Winnie sighs. A sharp, cold thing. Grayson Friday continues to prove a mystery. He was a hard person to describe, Darian once said about him. And at the end of the day, I don’t think anyone really knew him.

As much as Winnie would like to use Grayson’s private escape right now, she knows she can’t abandon the blue schedule; she knows she can’t skip all the tasks she has been set as the Midnight Crown. For all the secrets Mom might be hiding, she is still the most important person in Winnie’s life.

“I’ll just run out the clock in here,” she murmurs. “And you can explain to me why you missed your own show last night. You were at the Tuesday estate? Is that right?”

“Ah.” Jay hugs her more tightly against him—like he’s the one who’s afraid the forest will claim him. His nose presses into her wet hair. “It was a long night, Win. And as usual, I can’t remember a thing.”

Another cold, sharp sigh levers up from Winnie’s abdomen. “It’s happening more often, isn’t it, Jay?”

“Yeah.” A nod. Another squeeze. “Yeah, it is.

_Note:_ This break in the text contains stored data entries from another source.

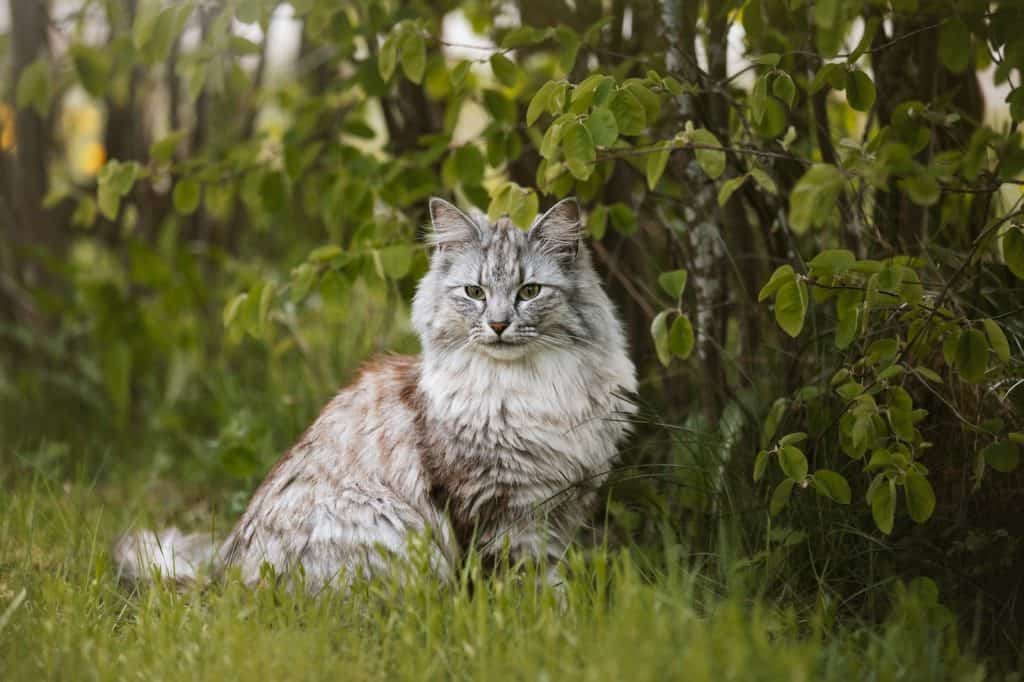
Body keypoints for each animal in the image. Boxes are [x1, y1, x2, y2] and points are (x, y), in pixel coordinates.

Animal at [116, 196, 634, 589]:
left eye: (529, 291)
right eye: (474, 292)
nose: (499, 324)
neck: (527, 389)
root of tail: (221, 584)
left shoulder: (563, 504)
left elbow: (552, 579)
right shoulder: (494, 507)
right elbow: (521, 582)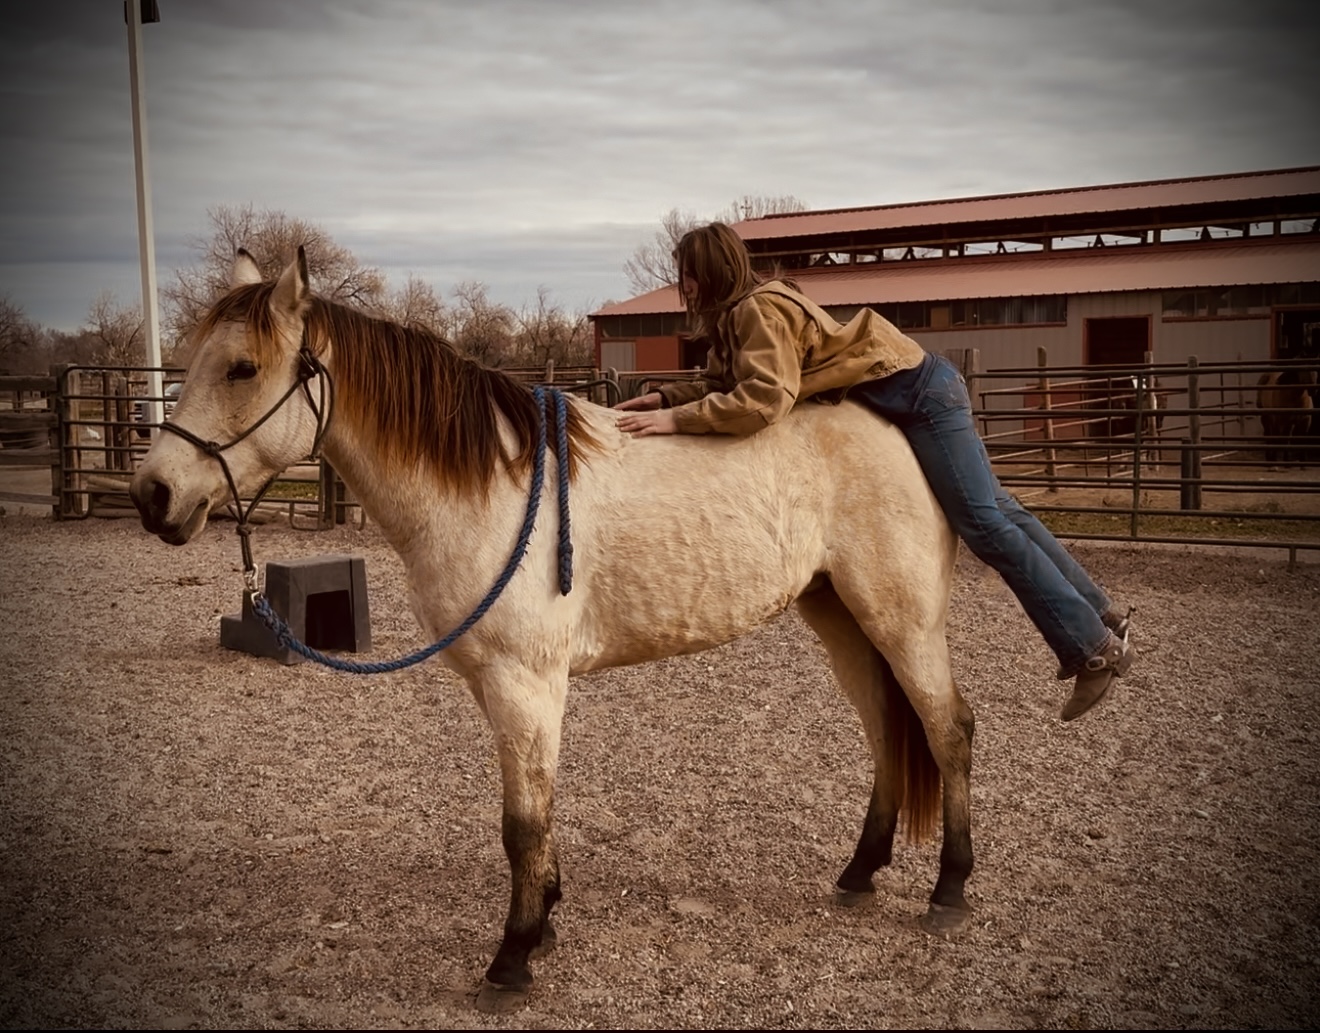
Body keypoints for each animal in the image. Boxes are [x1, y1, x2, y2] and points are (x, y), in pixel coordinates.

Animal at [129, 248, 974, 1011]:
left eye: (241, 368)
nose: (152, 494)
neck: (492, 485)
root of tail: (895, 427)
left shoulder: (524, 680)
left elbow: (521, 821)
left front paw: (513, 956)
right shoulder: (499, 683)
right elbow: (538, 808)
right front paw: (549, 915)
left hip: (900, 618)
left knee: (947, 728)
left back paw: (951, 888)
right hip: (841, 617)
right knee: (886, 730)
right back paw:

And for longer times too. I barely made it out of the Tuesday estate before the mutation took hold. What happens if I change while other people are around me, Win? Then what? What do I do ?”

You die, she thinks. But she doesn’t say this out loud because Jay already knows this is the answer. Witches, werewolves, Wednesdays. Three petals, four petals, messages in honey ink, and nothing that Winnie can find to connect them all.

She shivers again. Then kisses Jay’s neck. Just a gentle pressure below his ear to remind herself that he is real, he is here, and that the shadows of the forest haven’t claimed either of them quite yet.